--- start of SUPPLIED PASSAGE ---

Bug 1299971

Summary: keepalived child segfaults when unicast_src_ip option does not have value
Product: Red Hat Enterprise Linux 6 Reporter: Petr Barta <pbarta>
Component: keepalivedAssignee: Ryan O'Hara <rohara>
Status: CLOSED WONTFIX QA Contact: Brandon Perkins <bperkins>
Severity: medium Docs Contact:
Priority: medium    
Version: 6.4CC: cluster-maint, cww, quentin, rohara, zpytela
Target Milestone: rc   
Target Release: ---   
Hardware: Unspecified   
OS: Unspecified   
Whiteboard:
Fixed In Version: Doc Type: If docs needed, set a value
Doc Text:
Story Points: ---
Clone Of:
: 1435361 (view as bug list) Environment:
Last Closed: 2017-08-15 18:30:23 UTC Type: Bug
Regression: --- Mount Type: ---
Documentation: --- CRM:
Verified Versions: Category: ---
oVirt Team: --- RHEL 7.3 requirements from Atomic Host:
Cloudforms Team: --- Target Upstream Version:
Embargoed:
Bug Depends On:    
Bug Blocks: 1269194, 1435361    

Description Petr Barta 2016-01-19 16:01:56 UTC
Description of problem:

Keepalive segfaults when there is no IP value defined for unicast_src_ip option in keepalived.conf. No error message is logged


Version-Release number of selected component (if applicable):
keepalived-1.2.13-5.el6_6.x86_64


How reproducible:
Always


Steps to Reproduce:
1. Prepare basic keepalived configuration with unicast_src_ip option without value.

--- end of SUPPLIED PASSAGE ---

## GIVEN EXERCISE 1
Answer these about the keepalived bug report:
(a) Which keepalived package version is named in it?
(b) What status was the bug closed with?
(c) How often does the problem happen, according to the report?
## GIVEN EXERCISE 2
Carry on writing the keepalived bug report, starting right after its first step to reproduce.
The lines that come after this aren't needed for anything here.

--- start of STORED DATA ---

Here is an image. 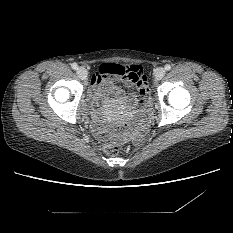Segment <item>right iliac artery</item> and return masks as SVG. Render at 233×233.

--- end of STORED DATA ---

## WRITTEN RESPONSE 1
(a) keepalived-1.2.13-5.el6_6.x86_64
(b) CLOSED WONTFIX
(c) Always

## WRITTEN RESPONSE 2
Example basic keepalived as follows:
vrrp_instance unify_lvs_service_private {
    priority 100
    advert_int 1
    authentication {
        auth_pass 1111
        auth_type PASS
    }
    state BACKUP
    unicast_peer {
    }
    unicast_src_ip
    interface eth1
    nopreempt
    virtual_ipaddress {
        192.168.10.3/24
    }
    virtual_router_id 52
}
vrrp_instance unify_lvs_service_public {
    priority 100
    advert_int 1
    authentication {
        auth_pass 1111
        auth_type PASS
    }
    unicast_peer {
        10.39.84.145
    }
    state BACKUP
    unicast_src_ip 10.39.84.150
    interface eth0
    nopreempt
    virtual_ipaddress {
        10.39.84.221/25
        10.39.84.220/25
    }
    virtual_router_id 51
}
vrrp_sync_group unify_lvs_service {
    group {
        unify_lvs_service_private
        unify_lvs_service_public
    }
    !group_name unify_lvs_service
}

2. start keepalived service
3. check /var/log messages for respawning child

Actual results:
Child respowning without providing any clue in /var/log/messages why.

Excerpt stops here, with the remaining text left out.